- Opening Delimiter -

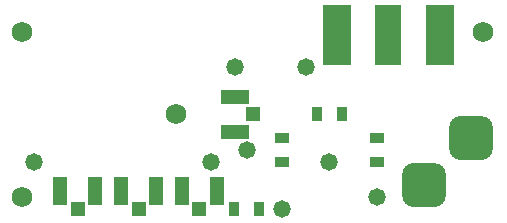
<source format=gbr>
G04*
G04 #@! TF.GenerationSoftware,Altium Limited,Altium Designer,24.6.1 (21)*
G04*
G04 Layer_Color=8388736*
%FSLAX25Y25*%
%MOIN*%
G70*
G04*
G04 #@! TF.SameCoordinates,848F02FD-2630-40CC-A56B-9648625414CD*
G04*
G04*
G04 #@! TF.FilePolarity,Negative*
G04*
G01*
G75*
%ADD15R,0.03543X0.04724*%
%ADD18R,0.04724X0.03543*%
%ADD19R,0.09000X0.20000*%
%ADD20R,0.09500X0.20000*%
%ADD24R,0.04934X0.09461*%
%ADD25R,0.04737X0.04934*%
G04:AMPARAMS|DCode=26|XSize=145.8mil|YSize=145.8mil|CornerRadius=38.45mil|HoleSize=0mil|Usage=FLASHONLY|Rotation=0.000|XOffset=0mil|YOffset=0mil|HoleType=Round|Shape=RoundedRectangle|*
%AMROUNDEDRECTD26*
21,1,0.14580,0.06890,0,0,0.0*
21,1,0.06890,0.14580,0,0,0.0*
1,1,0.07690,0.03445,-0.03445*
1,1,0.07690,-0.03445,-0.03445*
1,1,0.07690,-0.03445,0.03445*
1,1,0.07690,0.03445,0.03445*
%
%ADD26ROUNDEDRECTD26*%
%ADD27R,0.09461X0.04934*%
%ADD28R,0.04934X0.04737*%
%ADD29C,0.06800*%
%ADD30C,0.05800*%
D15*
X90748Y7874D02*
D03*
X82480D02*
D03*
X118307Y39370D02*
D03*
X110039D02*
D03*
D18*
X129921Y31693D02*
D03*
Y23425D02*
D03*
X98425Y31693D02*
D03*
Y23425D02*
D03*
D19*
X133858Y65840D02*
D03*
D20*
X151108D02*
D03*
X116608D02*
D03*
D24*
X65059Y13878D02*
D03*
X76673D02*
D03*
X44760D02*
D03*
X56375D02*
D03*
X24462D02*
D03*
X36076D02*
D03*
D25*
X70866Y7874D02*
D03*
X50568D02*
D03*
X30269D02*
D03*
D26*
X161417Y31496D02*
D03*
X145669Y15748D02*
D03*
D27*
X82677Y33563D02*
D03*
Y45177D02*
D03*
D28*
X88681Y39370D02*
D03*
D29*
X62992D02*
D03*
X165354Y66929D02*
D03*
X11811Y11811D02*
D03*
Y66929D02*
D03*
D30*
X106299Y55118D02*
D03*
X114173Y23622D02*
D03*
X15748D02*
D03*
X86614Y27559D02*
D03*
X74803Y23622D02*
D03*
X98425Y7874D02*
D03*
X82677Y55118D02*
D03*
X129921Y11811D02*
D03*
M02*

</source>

- Closing Delimiter -

▶ **Work order**
A faithful copy of all the entries is required, pictures excluded.

▶ **Task response**
<source format=gbr>
G04*
G04 #@! TF.GenerationSoftware,Altium Limited,Altium Designer,24.6.1 (21)*
G04*
G04 Layer_Color=8388736*
%FSLAX25Y25*%
%MOIN*%
G70*
G04*
G04 #@! TF.SameCoordinates,848F02FD-2630-40CC-A56B-9648625414CD*
G04*
G04*
G04 #@! TF.FilePolarity,Negative*
G04*
G01*
G75*
%ADD15R,0.03543X0.04724*%
%ADD18R,0.04724X0.03543*%
%ADD19R,0.09000X0.20000*%
%ADD20R,0.09500X0.20000*%
%ADD24R,0.04934X0.09461*%
%ADD25R,0.04737X0.04934*%
G04:AMPARAMS|DCode=26|XSize=145.8mil|YSize=145.8mil|CornerRadius=38.45mil|HoleSize=0mil|Usage=FLASHONLY|Rotation=0.000|XOffset=0mil|YOffset=0mil|HoleType=Round|Shape=RoundedRectangle|*
%AMROUNDEDRECTD26*
21,1,0.14580,0.06890,0,0,0.0*
21,1,0.06890,0.14580,0,0,0.0*
1,1,0.07690,0.03445,-0.03445*
1,1,0.07690,-0.03445,-0.03445*
1,1,0.07690,-0.03445,0.03445*
1,1,0.07690,0.03445,0.03445*
%
%ADD26ROUNDEDRECTD26*%
%ADD27R,0.09461X0.04934*%
%ADD28R,0.04934X0.04737*%
%ADD29C,0.06800*%
%ADD30C,0.05800*%
D15*
X90748Y7874D02*
D03*
X82480D02*
D03*
X118307Y39370D02*
D03*
X110039D02*
D03*
D18*
X129921Y31693D02*
D03*
Y23425D02*
D03*
X98425Y31693D02*
D03*
Y23425D02*
D03*
D19*
X133858Y65840D02*
D03*
D20*
X151108D02*
D03*
X116608D02*
D03*
D24*
X65059Y13878D02*
D03*
X76673D02*
D03*
X44760D02*
D03*
X56375D02*
D03*
X24462D02*
D03*
X36076D02*
D03*
D25*
X70866Y7874D02*
D03*
X50568D02*
D03*
X30269D02*
D03*
D26*
X161417Y31496D02*
D03*
X145669Y15748D02*
D03*
D27*
X82677Y33563D02*
D03*
Y45177D02*
D03*
D28*
X88681Y39370D02*
D03*
D29*
X62992D02*
D03*
X165354Y66929D02*
D03*
X11811Y11811D02*
D03*
Y66929D02*
D03*
D30*
X106299Y55118D02*
D03*
X114173Y23622D02*
D03*
X15748D02*
D03*
X86614Y27559D02*
D03*
X74803Y23622D02*
D03*
X98425Y7874D02*
D03*
X82677Y55118D02*
D03*
X129921Y11811D02*
D03*
M02*

</source>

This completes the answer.